The Federal Minimum wage is one of the more partisan policies of our time. Although raising the minimum wage is wildly popular, it has sat at $7.25 since July 2009. This article will examine why the United States should raise the minimum wage and then proposes a creative implementation of the wage increase. In the process, we reveal that the battle over the minimum wage is far more political than economic, offering further encouragement for a much-needed boost to the United States’ wage floor.
The minimum wage disproportionately affects those living closer to and around the poverty level. By raising the minimum wage – which raises the effective wage many of the United States’ poorest earn – poverty and inequality will be reduced. The higher wages found in low-skill jobs may also incentivize less reliance on government assistance as employment looks more attractive.
A study performed on the effects of Seattle’s $15 minimum wage found that the hike hasn’t raised prices as expected. Economists are also converging on the thought that minimum wage increases don’t destroy low-paying jobs, as evident in this letter to former President Obama. These findings are significant because the efficacy of any jobs policy depends on the real wage and employment; in both cases, the empirics suggest that raising the minimum wage won’t negatively impact these two metrics.
It’s our belief that the United States’ great policy stagnation, especially in the minimum wage arena, is a byproduct of a lack of innovative policy. Instead of suggesting an across-the-board increase of the minimum wage, we offer a few fresh suggestions. In effort to ensure that the benefits associated with a wage increase flow to the intended beneficiaries, we suggest that the following policy changes only apply to individuals who are financially independent (as defined by not having a taxpayer claim the individual as an dependent). This ensures that those truly supporting themselves and their family on a minimum wage salary experience the wage increase, as opposed to a 17 year old working a summer job.
With the goal of creating a minimum wage that approaches a living wage, yet minimizes any “wage surpluses” any individual employees may receive, we suggest an approach that determines the minimum wage at the individual level.
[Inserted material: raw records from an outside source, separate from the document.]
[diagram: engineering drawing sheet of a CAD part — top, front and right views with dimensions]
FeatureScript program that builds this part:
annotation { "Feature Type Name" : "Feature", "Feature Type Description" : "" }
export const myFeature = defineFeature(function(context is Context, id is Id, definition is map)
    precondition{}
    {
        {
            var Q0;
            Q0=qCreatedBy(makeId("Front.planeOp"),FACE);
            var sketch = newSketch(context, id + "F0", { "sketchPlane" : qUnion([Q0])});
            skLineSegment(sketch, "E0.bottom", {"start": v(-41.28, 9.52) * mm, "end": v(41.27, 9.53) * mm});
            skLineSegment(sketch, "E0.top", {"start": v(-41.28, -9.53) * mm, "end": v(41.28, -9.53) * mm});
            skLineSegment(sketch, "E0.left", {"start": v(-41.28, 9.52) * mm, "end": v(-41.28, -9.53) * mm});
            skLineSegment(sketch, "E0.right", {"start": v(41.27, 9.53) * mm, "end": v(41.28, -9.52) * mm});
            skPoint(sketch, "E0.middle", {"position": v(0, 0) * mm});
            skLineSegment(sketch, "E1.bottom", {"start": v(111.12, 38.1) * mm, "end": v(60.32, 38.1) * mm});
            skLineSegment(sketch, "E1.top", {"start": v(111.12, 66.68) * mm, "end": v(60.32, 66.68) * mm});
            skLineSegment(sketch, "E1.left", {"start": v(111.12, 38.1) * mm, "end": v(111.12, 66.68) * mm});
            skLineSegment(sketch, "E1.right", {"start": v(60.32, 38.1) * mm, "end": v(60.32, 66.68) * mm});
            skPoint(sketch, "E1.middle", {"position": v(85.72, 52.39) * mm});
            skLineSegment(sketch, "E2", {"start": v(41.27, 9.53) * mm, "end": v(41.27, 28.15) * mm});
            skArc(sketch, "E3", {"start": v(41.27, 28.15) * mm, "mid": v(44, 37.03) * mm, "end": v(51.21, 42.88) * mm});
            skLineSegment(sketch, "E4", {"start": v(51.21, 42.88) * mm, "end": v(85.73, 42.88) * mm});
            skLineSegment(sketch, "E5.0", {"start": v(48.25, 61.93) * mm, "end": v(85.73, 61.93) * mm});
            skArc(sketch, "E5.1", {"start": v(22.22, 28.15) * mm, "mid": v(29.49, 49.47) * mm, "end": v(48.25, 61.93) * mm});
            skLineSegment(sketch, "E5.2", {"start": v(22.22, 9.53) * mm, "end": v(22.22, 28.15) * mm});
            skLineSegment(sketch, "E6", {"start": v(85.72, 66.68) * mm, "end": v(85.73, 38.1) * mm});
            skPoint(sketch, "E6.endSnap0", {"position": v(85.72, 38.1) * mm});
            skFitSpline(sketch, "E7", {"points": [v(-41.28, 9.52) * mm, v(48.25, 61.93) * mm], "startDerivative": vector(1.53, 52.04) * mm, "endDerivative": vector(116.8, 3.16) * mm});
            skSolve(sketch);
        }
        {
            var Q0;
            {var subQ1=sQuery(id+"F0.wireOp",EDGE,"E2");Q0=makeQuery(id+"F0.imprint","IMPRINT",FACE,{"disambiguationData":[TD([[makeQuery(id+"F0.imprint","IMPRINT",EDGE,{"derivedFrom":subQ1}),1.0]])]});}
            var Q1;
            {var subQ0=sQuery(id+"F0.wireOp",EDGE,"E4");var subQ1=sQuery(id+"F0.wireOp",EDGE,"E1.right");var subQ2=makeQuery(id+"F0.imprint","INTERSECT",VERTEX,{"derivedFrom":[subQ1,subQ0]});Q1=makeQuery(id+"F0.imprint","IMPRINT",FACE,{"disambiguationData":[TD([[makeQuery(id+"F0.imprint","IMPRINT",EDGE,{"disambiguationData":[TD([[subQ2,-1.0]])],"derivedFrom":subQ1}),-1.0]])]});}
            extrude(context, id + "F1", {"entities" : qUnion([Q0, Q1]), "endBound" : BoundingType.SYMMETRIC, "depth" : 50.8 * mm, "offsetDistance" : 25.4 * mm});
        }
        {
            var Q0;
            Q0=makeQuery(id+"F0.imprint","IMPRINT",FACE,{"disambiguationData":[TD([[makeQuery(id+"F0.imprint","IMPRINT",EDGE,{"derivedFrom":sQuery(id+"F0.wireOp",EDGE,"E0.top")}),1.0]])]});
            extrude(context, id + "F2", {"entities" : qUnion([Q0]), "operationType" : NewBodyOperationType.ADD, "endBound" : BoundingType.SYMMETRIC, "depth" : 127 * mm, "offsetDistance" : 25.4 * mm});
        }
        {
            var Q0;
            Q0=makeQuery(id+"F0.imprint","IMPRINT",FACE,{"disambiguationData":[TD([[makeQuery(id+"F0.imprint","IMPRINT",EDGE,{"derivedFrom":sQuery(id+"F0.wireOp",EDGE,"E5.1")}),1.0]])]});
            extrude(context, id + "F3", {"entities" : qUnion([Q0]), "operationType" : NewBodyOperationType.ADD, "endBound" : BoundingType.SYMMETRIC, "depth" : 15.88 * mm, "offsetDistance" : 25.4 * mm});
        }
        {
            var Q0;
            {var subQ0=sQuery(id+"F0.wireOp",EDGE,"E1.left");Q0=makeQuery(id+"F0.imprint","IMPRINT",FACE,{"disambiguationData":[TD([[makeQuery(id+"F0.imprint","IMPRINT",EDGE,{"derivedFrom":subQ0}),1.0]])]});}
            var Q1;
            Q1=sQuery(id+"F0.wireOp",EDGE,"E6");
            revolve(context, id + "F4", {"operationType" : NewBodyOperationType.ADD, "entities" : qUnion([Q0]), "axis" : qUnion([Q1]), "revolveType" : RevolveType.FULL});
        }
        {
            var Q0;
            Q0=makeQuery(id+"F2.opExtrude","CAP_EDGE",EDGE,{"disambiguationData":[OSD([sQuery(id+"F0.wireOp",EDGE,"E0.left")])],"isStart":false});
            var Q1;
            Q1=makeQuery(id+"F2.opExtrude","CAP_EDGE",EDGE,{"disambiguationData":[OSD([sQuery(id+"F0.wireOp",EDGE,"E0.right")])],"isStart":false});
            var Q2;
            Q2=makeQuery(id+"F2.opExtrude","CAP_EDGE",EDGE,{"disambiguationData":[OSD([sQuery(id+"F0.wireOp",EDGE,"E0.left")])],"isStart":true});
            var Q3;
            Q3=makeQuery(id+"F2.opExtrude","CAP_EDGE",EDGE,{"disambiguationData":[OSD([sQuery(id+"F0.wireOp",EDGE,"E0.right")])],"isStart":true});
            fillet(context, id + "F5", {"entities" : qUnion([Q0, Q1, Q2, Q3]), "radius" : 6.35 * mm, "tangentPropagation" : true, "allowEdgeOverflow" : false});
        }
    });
Each worker has a wage floor determined by the following formula:
The living wage determination for each locale could be taken from a government-sponsored calculator modeled like one of the many online. This method of determining the minimum wage will lead to wages better aligned with employees’ individual situations, solving for some of issues opponents of an overall federal minimum wage increase raise.
The reasoning behind the weighted average calculation of a new minimum wage is to manage incentives. If the calculation is only based on the locality in which an individual works, businesses are incentivized to move their stores, factories, and offices out of cities (where the cost of living, and therefore wages, are higher). This policy would be doomed because of the opposition it would face from city officials with interests in preserving their central business districts and keeping certain companies within their community. On the flip side, if the calculation only includes the locality in which an individual works, employees are incentivized to move their residence to a place with a higher cost of living. This determination of the minimum wage would face opposition from construction companies and town officials interested in developing their more rural locale.
The initial apprehensions presented would definitely make headlines, however, we are doubtful that these concerns would ever materialize. We hypothesize that individuals experience a degree of “stickiness” in determining their residence; households experience intangible value in the community they’ve built near their residence, the schools their children attend, etc. In our eyes, these connections reduce the likelihood of households moving to chase a marginally higher wage. Households must also account for the fact that much of the higher wages are offset by a higher cost of living. Therefore, the optimal positioning for a household is to live in the “country” where the cost of living is low, but work in the “city” where living wages are higher. In this outcome, an employee wages experience leakage due to transportation costs, further reducing this effect.
On the opposite side of the equation, how would businesses react with the option to lower their labor costs by moving to a municipality with a lower cost of living? We believe that many of the minimum wage jobs are also already in areas with lower costs of living, reducing the impact the policy would have. Some could also argue that the implementation of this policy could lead employers to discriminate against more affluent zip codes. However, the distribution of different skillsets and suitability for jobs by neighborhood may limit employers’ ability to exploit this potential inefficiency.
Although this particular outcome may not be the solution our Nation needs, our hope is that this article will, at the very least, open up politicians and economists’ minds to thinking about the minimum wage issue in a more nuanced manner.